§ **TASK OBJECTIVE**: Omit the images, then print each record below exactly as it reads.
#### DATA FOR PROCESSING ####
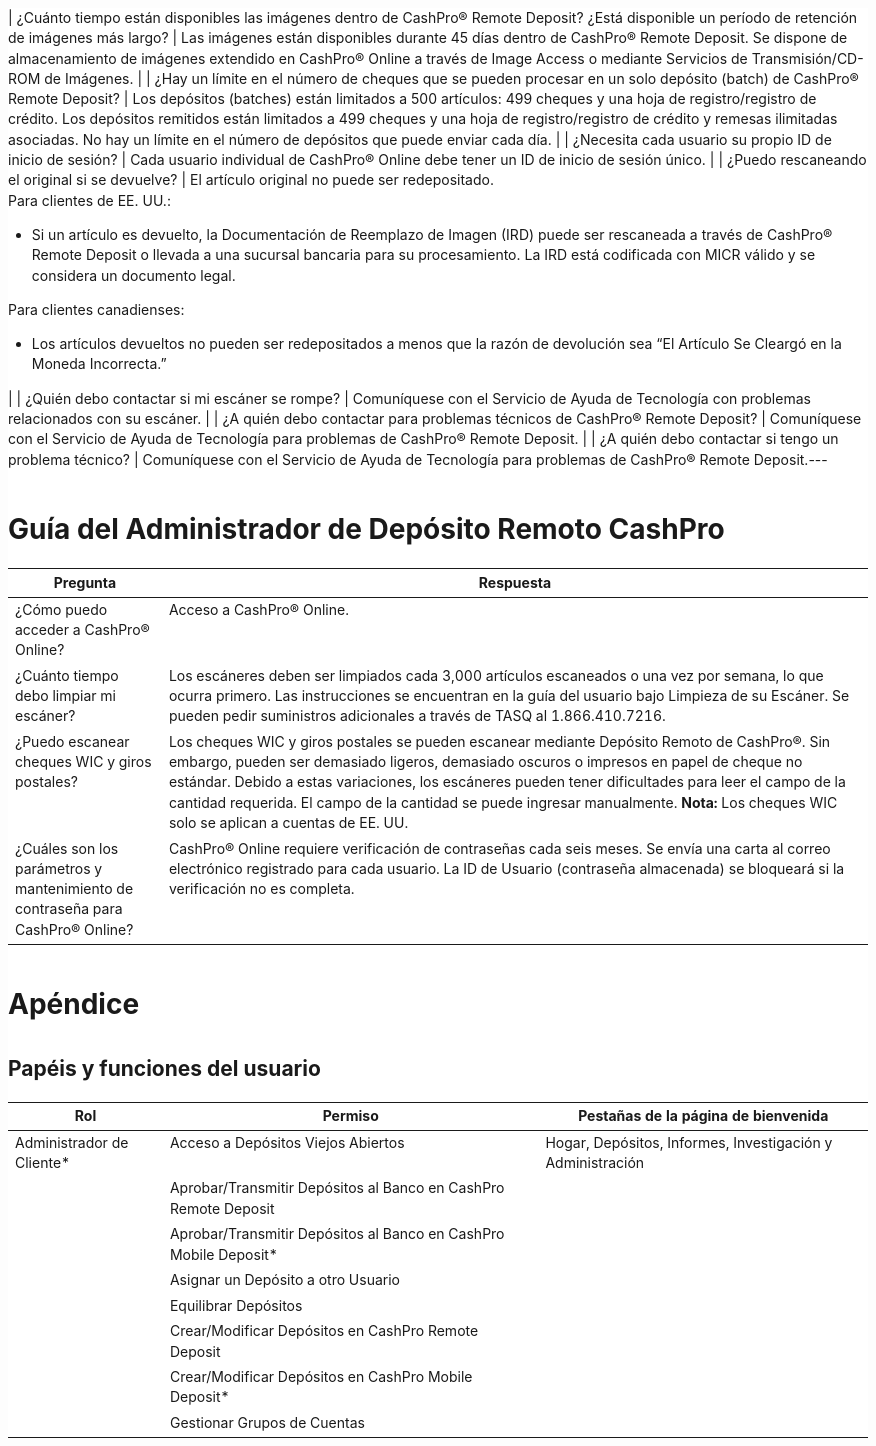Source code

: | ¿Cuánto tiempo están disponibles las imágenes dentro de CashPro® Remote Deposit? ¿Está disponible un período de retención de imágenes más largo? | Las imágenes están disponibles durante 45 días dentro de CashPro® Remote Deposit. Se dispone de almacenamiento de imágenes extendido en CashPro® Online a través de Image Access o mediante Servicios de Transmisión/CD-ROM de Imágenes.                                           |
| ¿Hay un límite en el número de cheques que se pueden procesar en un solo depósito (batch) de CashPro® Remote Deposit? | Los depósitos (batches) están limitados a 500 artículos: 499 cheques y una hoja de registro/registro de crédito. Los depósitos remitidos están limitados a 499 cheques y una hoja de registro/registro de crédito y remesas ilimitadas asociadas. No hay un límite en el número de depósitos que puede enviar cada día. |
| ¿Necesita cada usuario su propio ID de inicio de sesión?                            | Cada usuario individual de CashPro® Online debe tener un ID de inicio de sesión único.                                                                                                                                            |
| ¿Puedo rescaneando el original si se devuelve?                       | El artículo original no puede ser redepositado.<br>Para clientes de EE. UU.:<ul><li>Si un artículo es devuelto, la Documentación de Reemplazo de Imagen (IRD) puede ser rescaneada a través de CashPro® Remote Deposit o llevada a una sucursal bancaria para su procesamiento. La IRD está codificada con MICR válido y se considera un documento legal.</li></ul>Para clientes canadienses:<ul><li>Los artículos devueltos no pueden ser redepositados a menos que la razón de devolución sea “El Artículo Se Cleargó en la Moneda Incorrecta.”</li></ul> |
| ¿Quién debo contactar si mi escáner se rompe?                                  | Comuníquese con el Servicio de Ayuda de Tecnología con problemas relacionados con su escáner.                                                                                                                                                       |
| ¿A quién debo contactar para problemas técnicos de CashPro® Remote Deposit?      | Comuníquese con el Servicio de Ayuda de Tecnología para problemas de CashPro® Remote Deposit.                                                                                                                                                         |
| ¿A quién debo contactar si tengo un problema técnico?         | Comuníquese con el Servicio de Ayuda de Tecnología para problemas de CashPro® Remote Deposit.---

# Guía del Administrador de Depósito Remoto CashPro

| Pregunta | Respuesta |
|----------|--------|
| ¿Cómo puedo acceder a CashPro® Online? | Acceso a CashPro® Online. |
| ¿Cuánto tiempo debo limpiar mi escáner? | Los escáneres deben ser limpiados cada 3,000 artículos escaneados o una vez por semana, lo que ocurra primero. Las instrucciones se encuentran en la guía del usuario bajo Limpieza de su Escáner. Se pueden pedir suministros adicionales a través de TASQ al 1.866.410.7216. |
| ¿Puedo escanear cheques WIC y giros postales? | Los cheques WIC y giros postales se pueden escanear mediante Depósito Remoto de CashPro®. Sin embargo, pueden ser demasiado ligeros, demasiado oscuros o impresos en papel de cheque no estándar. Debido a estas variaciones, los escáneres pueden tener dificultades para leer el campo de la cantidad requerida. El campo de la cantidad se puede ingresar manualmente. **Nota:** Los cheques WIC solo se aplican a cuentas de EE. UU. |
| ¿Cuáles son los parámetros y mantenimiento de contraseña para CashPro® Online? | CashPro® Online requiere verificación de contraseñas cada seis meses. Se envía una carta al correo electrónico registrado para cada usuario. La ID de Usuario (contraseña almacenada) se bloqueará si la verificación no es completa. |---

# Apéndice

## Papéis y funciones del usuario

| Rol                  | Permiso                                                                 | Pestañas de la página de bienvenida                                                         |
|-----------------------|----------------------------------------------------------------------------|-----------------------------------------------------------------------------------|
| Administrador de Cliente* | Acceso a Depósitos Viejos Abiertos                                          | Hogar, Depósitos, Informes, Investigación y Administración                            |
|                       | Aprobar/Transmitir Depósitos al Banco en CashPro Remote Deposit               |                                                                                   |
|                       | Aprobar/Transmitir Depósitos al Banco en CashPro Mobile Deposit*              |                                                                                   |
|                       | Asignar un Depósito a otro Usuario                                           |                                                                                   |
|                       | Equilibrar Depósitos                                                           |                                                                                   |
|                       | Crear/Modificar Depósitos en CashPro Remote Deposit                           |                                                                                   |
|                       | Crear/Modificar Depósitos en CashPro Mobile Deposit*                          |                                                                                   |
|                       | Gestionar Grupos de Cuentas                                                    |                                                                                   |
####
§ **ANSWER BOX**:
Source code

: | ¿Cuánto tiempo están disponibles las imágenes dentro de CashPro® Remote Deposit? ¿Está disponible un período de retención de imágenes más largo? | Las imágenes están disponibles durante 45 días dentro de CashPro® Remote Deposit. Se dispone de almacenamiento de imágenes extendido en CashPro® Online a través de Image Access o mediante Servicios de Transmisión/CD-ROM de Imágenes.                                           |
| ¿Hay un límite en el número de cheques que se pueden procesar en un solo depósito (batch) de CashPro® Remote Deposit? | Los depósitos (batches) están limitados a 500 artículos: 499 cheques y una hoja de registro/registro de crédito. Los depósitos remitidos están limitados a 499 cheques y una hoja de registro/registro de crédito y remesas ilimitadas asociadas. No hay un límite en el número de depósitos que puede enviar cada día. |
| ¿Necesita cada usuario su propio ID de inicio de sesión?                            | Cada usuario individual de CashPro® Online debe tener un ID de inicio de sesión único.                                                                                                                                            |
| ¿Puedo rescaneando el original si se devuelve?                       | El artículo original no puede ser redepositado.<br>Para clientes de EE. UU.:<ul><li>Si un artículo es devuelto, la Documentación de Reemplazo de Imagen (IRD) puede ser rescaneada a través de CashPro® Remote Deposit o llevada a una sucursal bancaria para su procesamiento. La IRD está codificada con MICR válido y se considera un documento legal.</li></ul>Para clientes canadienses:<ul><li>Los artículos devueltos no pueden ser redepositados a menos que la razón de devolución sea “El Artículo Se Cleargó en la Moneda Incorrecta.”</li></ul> |
| ¿Quién debo contactar si mi escáner se rompe?                                  | Comuníquese con el Servicio de Ayuda de Tecnología con problemas relacionados con su escáner.                                                                                                                                                       |
| ¿A quién debo contactar para problemas técnicos de CashPro® Remote Deposit?      | Comuníquese con el Servicio de Ayuda de Tecnología para problemas de CashPro® Remote Deposit.                                                                                                                                                         |
| ¿A quién debo contactar si tengo un problema técnico?         | Comuníquese con el Servicio de Ayuda de Tecnología para problemas de CashPro® Remote Deposit.---

# Guía del Administrador de Depósito Remoto CashPro

| Pregunta | Respuesta |
|----------|--------|
| ¿Cómo puedo acceder a CashPro® Online? | Acceso a CashPro® Online. |
| ¿Cuánto tiempo debo limpiar mi escáner? | Los escáneres deben ser limpiados cada 3,000 artículos escaneados o una vez por semana, lo que ocurra primero. Las instrucciones se encuentran en la guía del usuario bajo Limpieza de su Escáner. Se pueden pedir suministros adicionales a través de TASQ al 1.866.410.7216. |
| ¿Puedo escanear cheques WIC y giros postales? | Los cheques WIC y giros postales se pueden escanear mediante Depósito Remoto de CashPro®. Sin embargo, pueden ser demasiado ligeros, demasiado oscuros o impresos en papel de cheque no estándar. Debido a estas variaciones, los escáneres pueden tener dificultades para leer el campo de la cantidad requerida. El campo de la cantidad se puede ingresar manualmente. **Nota:** Los cheques WIC solo se aplican a cuentas de EE. UU. |
| ¿Cuáles son los parámetros y mantenimiento de contraseña para CashPro® Online? | CashPro® Online requiere verificación de contraseñas cada seis meses. Se envía una carta al correo electrónico registrado para cada usuario. La ID de Usuario (contraseña almacenada) se bloqueará si la verificación no es completa. |---

# Apéndice

## Papéis y funciones del usuario

| Rol                  | Permiso                                                                 | Pestañas de la página de bienvenida                                                         |
|-----------------------|----------------------------------------------------------------------------|-----------------------------------------------------------------------------------|
| Administrador de Cliente* | Acceso a Depósitos Viejos Abiertos                                          | Hogar, Depósitos, Informes, Investigación y Administración                            |
|                       | Aprobar/Transmitir Depósitos al Banco en CashPro Remote Deposit               |                                                                                   |
|                       | Aprobar/Transmitir Depósitos al Banco en CashPro Mobile Deposit*              |                                                                                   |
|                       | Asignar un Depósito a otro Usuario                                           |                                                                                   |
|                       | Equilibrar Depósitos                                                           |                                                                                   |
|                       | Crear/Modificar Depósitos en CashPro Remote Deposit                           |                                                                                   |
|                       | Crear/Modificar Depósitos en CashPro Mobile Deposit*                          |                                                                                   |
|                       | Gestionar Grupos de Cuentas                                                    |                                                                                   |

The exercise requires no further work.